On the other hand, the contact detector 12 for detecting each item is moved from a direction perpendicular to the direction in which the lock plate 5 and the coil spring 4 are inserted into the rotor 2, and the lock plate is moved in and out of the rotor 2 based on the operation of the push arrow 16. Since the contact detector 12 is brought into contact with the rotor 2 and the missing parts of the lock plate 5 and the coil spring 4 are detected, the push arrow 16 does not become an obstacle to the missing part detection operation, and the lock plate in the rotor 2 5 and the missing coil spring can be quickly detected at the assembly position P.

(Effects of the Invention) As described in detail above, the present invention provides rotor assembly in which the rotor is supported vertically and the coil spring and lock plate are inserted from the horizontal direction into the lock plate hole formed in the rotor using push arrows. An excellent effect of providing a new missing item detection device that can detect missing parts of a lock plate and coil spring in a machine by bringing a contact detector into contact with the lock plate while operating the lock plate with a push arrow. demonstrate.

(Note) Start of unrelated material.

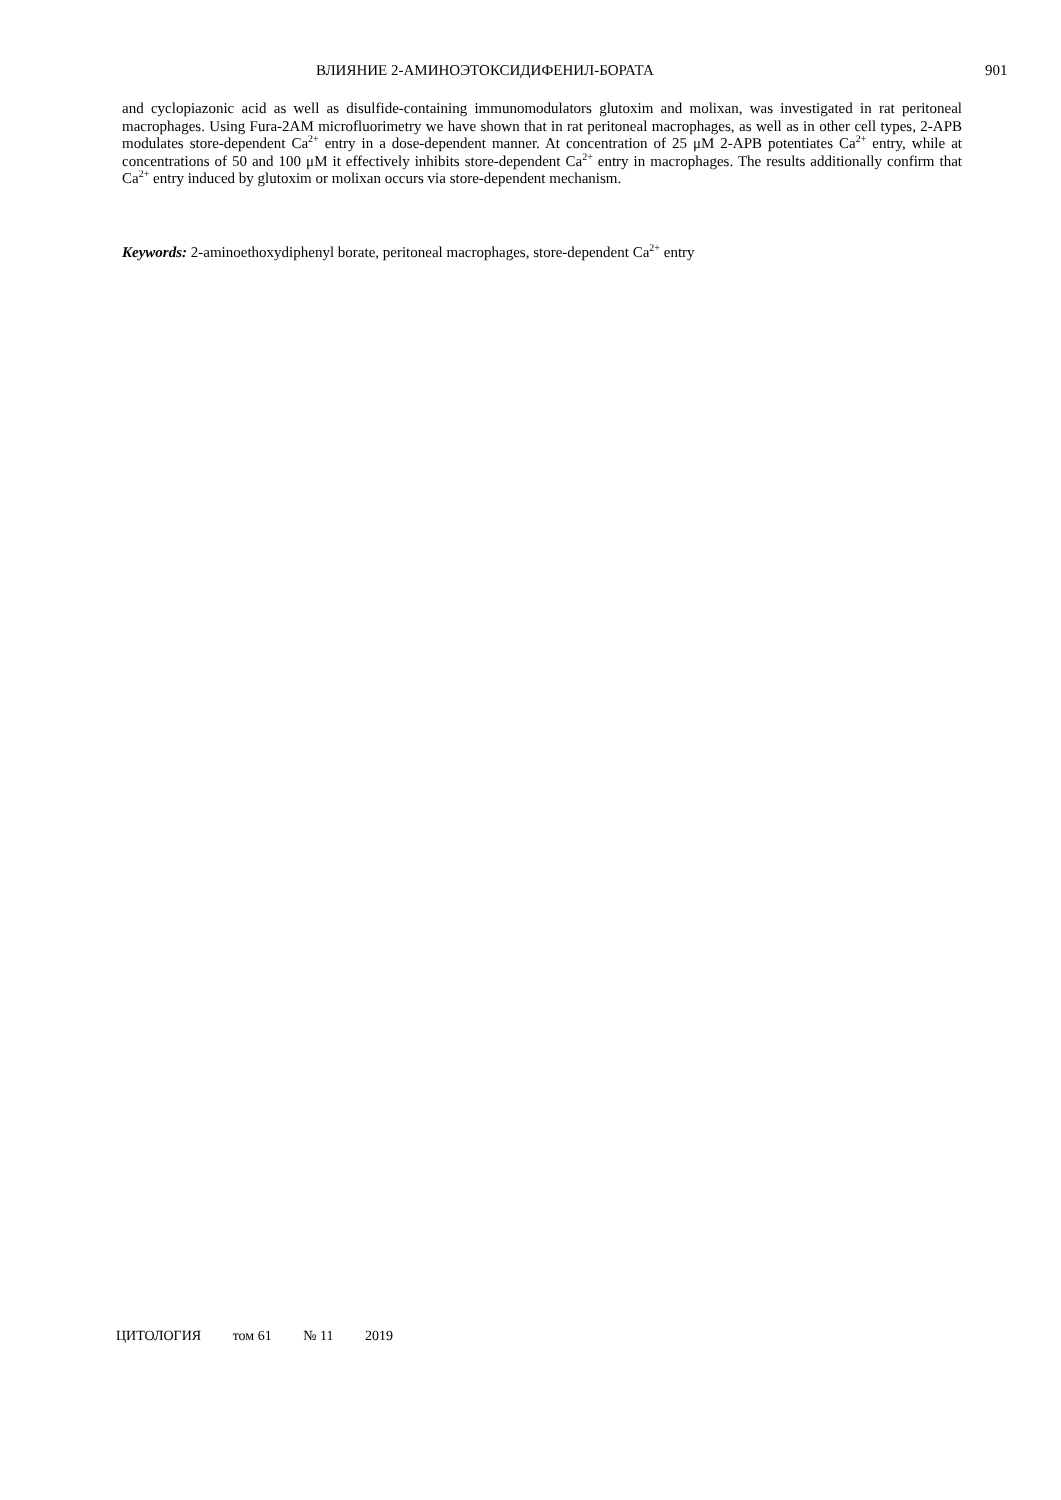ВЛИЯНИЕ 2-АМИНОЭТОКСИДИФЕНИЛ-БОРАТА 901
and cyclopiazonic acid as well as disulfide-containing immunomodulators glutoxim and molixan, was investigated in rat peritoneal macrophages. Using Fura-2AM microfluorimetry we have shown that in rat peritoneal macrophages, as well as in other cell types, 2-APB modulates store-dependent Ca<sup>2+</sup> entry in a dose-dependent manner. At concentration of 25 μM 2-APB potentiates Ca<sup>2+</sup> entry, while at concentrations of 50 and 100 μM it effectively inhibits store-dependent Ca<sup>2+</sup> entry in macrophages. The results additionally confirm that Ca<sup>2+</sup> entry induced by glutoxim or molixan occurs via store-dependent mechanism.
Keywords: 2-aminoethoxydiphenyl borate, peritoneal macrophages, store-dependent Ca<sup>2+</sup> entry
ЦИТОЛОГИЯ том 61 № 11 2019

[Brief explanation of the drawing]

Fig. 1 is a plan view showing a rotor assembly machine embodying the present invention, Fig. 2 is a front view showing the vicinity of the assembly position, Fig. 3 is a front view showing the operation of the transfer jig, and Fig. 4. is a longitudinal cross-sectional view of the guide member and the transfer jig,
Figure 5 is a cross-sectional view of the transfer jig, Figure 6 is a side view of the contact detector, Figures 7 to 10 are cross-sectional views of the rotor jig showing the missing item detection operation, and Figure 11 is a dummy key. FIG. 12 is a block diagram showing the electrical configuration of the missing item detection device, and FIG. 13 is an exploded perspective view of the rotor. 2... Rotor, 3... Lock plate hole, 4
...Coil spring, 5...Lock plate,
12...Contact detector, 16...Push arrow.

Claims (1)

[Claims] 1 In a rotor assembly machine that supports a rotor vertically and inserts a coil spring and a lock plate from the horizontal direction into a lock plate hole formed in the rotor using a push arrow, locking is performed by inserting and removing a push arrow 16 into and out of the rotor 2. A missing item detection device for a rotor assembly machine, characterized in that one end of a plate 5 is made retractable from the rotor 2, and a contact detector 12 is provided at the protruding and retracting position of the lock plate 5.